Поскольку Крингеляйн впервые слышал от доктора не обрывочные слова, а связные фразы, он разволновался, однако же не поверил.

— Я не верю, что это так, — скромно вставил он.

— А вы поверьте. Со всем в жизни обстоит так же, как с табуретами в баре. — Оттерншлаг уперся локтями в колени, его повисшие в воздухе пальцы мелко дрожали.

— Какими табуретами? — не понял Крингеляйн.

— О которых вы недавно говорили. Вы сказали, что табуреты в баре совсем не такие, как вы думали, не такие, какими вы их представляли себе.

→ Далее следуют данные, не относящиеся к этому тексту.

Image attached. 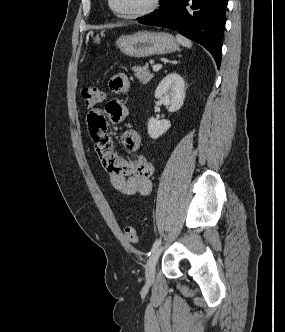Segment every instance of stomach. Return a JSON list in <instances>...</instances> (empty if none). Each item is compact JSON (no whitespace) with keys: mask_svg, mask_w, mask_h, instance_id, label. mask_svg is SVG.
Here are the masks:
<instances>
[{"mask_svg":"<svg viewBox=\"0 0 285 332\" xmlns=\"http://www.w3.org/2000/svg\"><path fill=\"white\" fill-rule=\"evenodd\" d=\"M93 37V33H91ZM94 43H100L99 35L93 37ZM117 47L130 57L144 58L176 51L179 45L167 32L142 31L132 35H122L116 40Z\"/></svg>","mask_w":285,"mask_h":332,"instance_id":"stomach-1","label":"stomach"}]
</instances>
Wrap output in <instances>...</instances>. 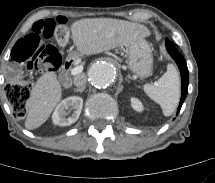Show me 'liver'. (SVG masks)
Listing matches in <instances>:
<instances>
[{"label":"liver","mask_w":215,"mask_h":183,"mask_svg":"<svg viewBox=\"0 0 215 183\" xmlns=\"http://www.w3.org/2000/svg\"><path fill=\"white\" fill-rule=\"evenodd\" d=\"M73 43L80 56L94 55L150 36L144 25L111 18L81 19L71 26ZM62 88L54 72L43 74L35 83L26 104L25 128L34 130L50 117L61 100Z\"/></svg>","instance_id":"1"}]
</instances>
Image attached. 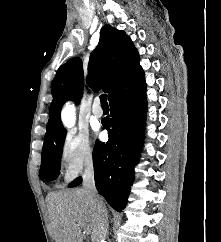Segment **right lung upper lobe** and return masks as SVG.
I'll list each match as a JSON object with an SVG mask.
<instances>
[{"label":"right lung upper lobe","mask_w":221,"mask_h":242,"mask_svg":"<svg viewBox=\"0 0 221 242\" xmlns=\"http://www.w3.org/2000/svg\"><path fill=\"white\" fill-rule=\"evenodd\" d=\"M139 54L124 31L106 24L101 29L100 40L90 55L87 84L94 92L102 89L111 98L126 80L141 73ZM84 73L82 60L73 58L62 65L51 84L53 101L44 139L64 131L60 111L63 104L72 99L78 103L83 94Z\"/></svg>","instance_id":"right-lung-upper-lobe-1"}]
</instances>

Правильно? Вы ведь именно так говорили? Ну вот. Все представляешь себе выше, чем оно есть, пока не увидишь воочию. Вот вы приехали из провинциального городишки, у вас ложные представления о жизни. «Гранд-отель! — думали вы. — Самый дорогой отель!» Одному Богу известно, каких чудес вы ожидали от этого отеля. Вы, наверное, уже заметили, что все оказалось не таким, как вы думали. А отель этот — просто дыра. И жизнь… Жизнь тоже просто дыра. Захолустная дыра, господин Крингеляйн. Приезжаешь, немного побудешь и уезжаешь. Все — транзитные пассажиры, понимаете? Останавливаются ненадолго, вот в чем штука. Чем вы занимаетесь здесь, в шикарном отеле? Едите, спите, шатаетесь по коридорам, флиртуете, танцуете, так? Ну а в жизни, чем вы в жизни занимаетесь? Сотня дверей в коридоре, и никто ничего не знает о человеке, который живет по соседству. Когда вы уедете, в номере поселится кто-то другой, будет спать в вашей кровати… Вот и все… В общем, знаете что? Посидите-ка однажды часа два-три в холле и понаблюдайте за происходящим вокруг. У людей же нет лиц! Кругом только манекены. Они все мертвы, да только не знают об этом. Потрясающая дыра — этот большой отель. Гранд-отель, сладкая жизнь… Верно? Главное, скажу вам, чтобы чемодан всегда был уложен…

Крингеляйн надолго задумался. Потом он как будто докопался до смысла сказанного доктором Оттерншлагом.

— Да. Да-да… — И это трижды повторенное слово прозвучало слишком подчеркнуто. Оттерншлаг погрузившийся тем временем в рассеянную полудрему, очнулся:

— Я могу быть чем-то полезен вам? Короче говоря, я должен, наверное, стать вашим гидом по жизни? Превосходный выбор вы сделали, ничего не скажешь, превосходный. Что ж, располагайте мной, господин Крингеляйн.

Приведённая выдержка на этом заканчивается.